As an indie developer I checked sales by hand every morning for years, and back then I noticed mismatches the same day. Automation actually made me less sensitive to missing data — an honest lesson. I have come to see automation not as removing the verification work, but as promoting it: from eyeballing daily numbers to asserting pipeline completeness.
Reviews: Separate Deduplication from Reprocessing Cost
The Customer Reviews API caused a different problem: duplication and wasted reprocessing rather than gaps.
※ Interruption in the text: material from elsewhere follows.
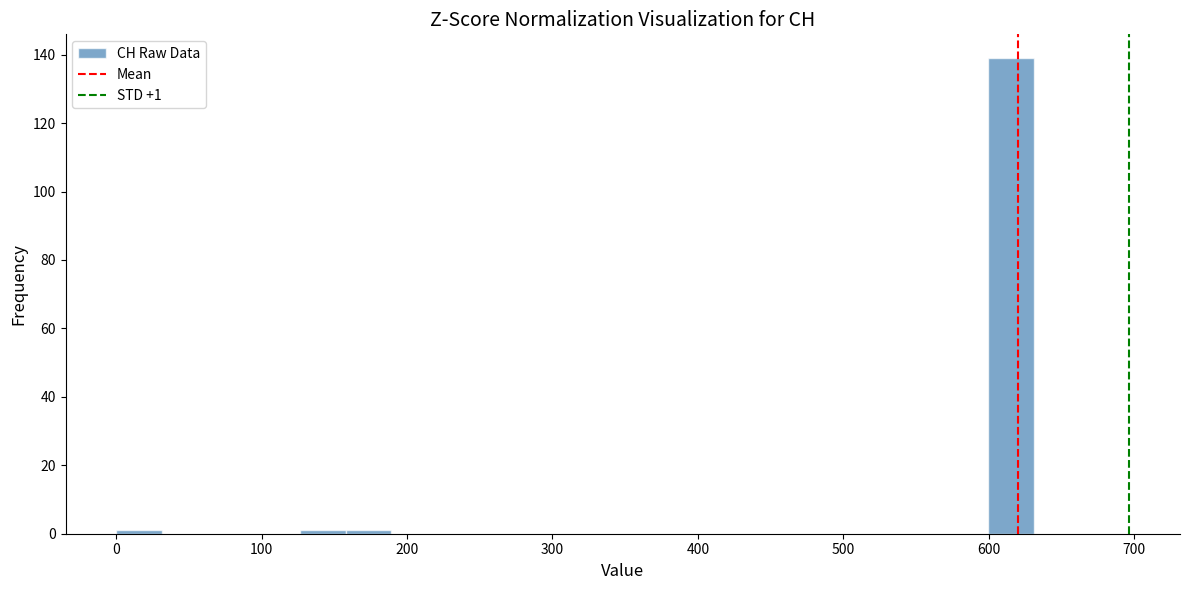

Read against the x-axis, roughly where is the centre of the tallest bar?

620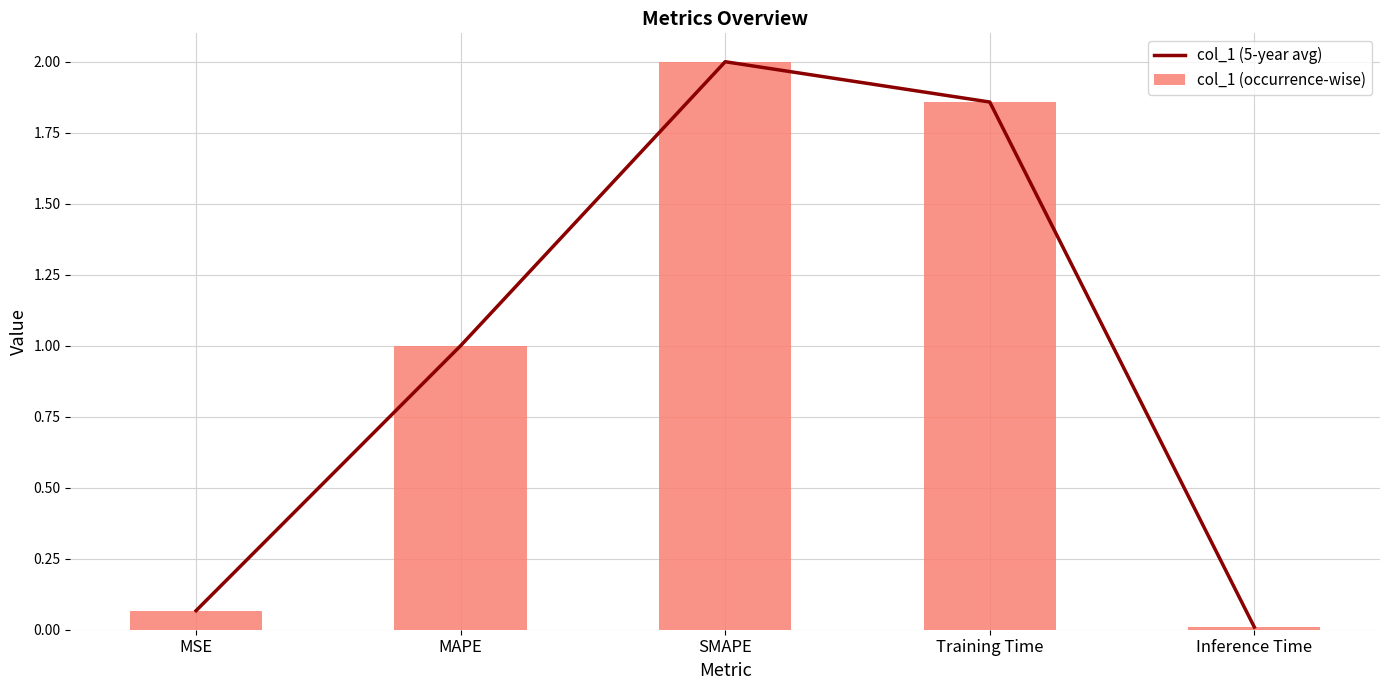

Which has a higher value, MAPE or Training Time?

Training Time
When a 429 interrupts pagination midway, the next run refetches the same reviews from the first page.
The answer had two layers. Storage became an upsert keyed on the review ID, making refetches harmless; expensive work like sentiment analysis runs only against rows that have never been analyzed.
// Storage: safe to refetch any number of timesawait supabase.from("app_reviews").upsert(reviews, { onConflict: "id" });// Analysis: only rows where sentiment is still nullconst { data: unanalyzed } = await supabase .from("app_reviews") .select("id, body") .is("sentiment", null) .limit(50);
For 429s, I sleep 200ms between pages and cap the number of pages per run. Since Apple does not publish concrete rate limits, a design that advances a little every hour at a speed that never triggers the limit turns out far more stable in operation than one that probes the ceiling. Whatever a run fails to collect, the next hourly run picks up naturally.
An Operational Checklist
For anyone assembling the same stack, here is the distilled checklist.
Cache the JWT, refresh at 15 minutes, and set exp one minute under the cap; log token age alongside every 401
After storing the .p8 in secrets, smoke-test signature health with a /v1/apps call on every deploy
Record Sales API 404s as pending in a fetch ledger, not as empty data, and retry within a 72-hour backfill window
Design the daily job as "fill missing expected dates," not "fetch today"
Run a generate_series reconciliation query weekly and require an empty result
Upsert reviews by ID; restrict costly analysis to unprocessed rows only
If you adopt just two things, make them the fetch ledger table and the weekly reconciliation query. Both retrofit cleanly onto an existing pipeline, and by tonight you will know whether your data is already leaking. A metrics pipeline is only truly automated once the proof that the numbers are complete is automated too.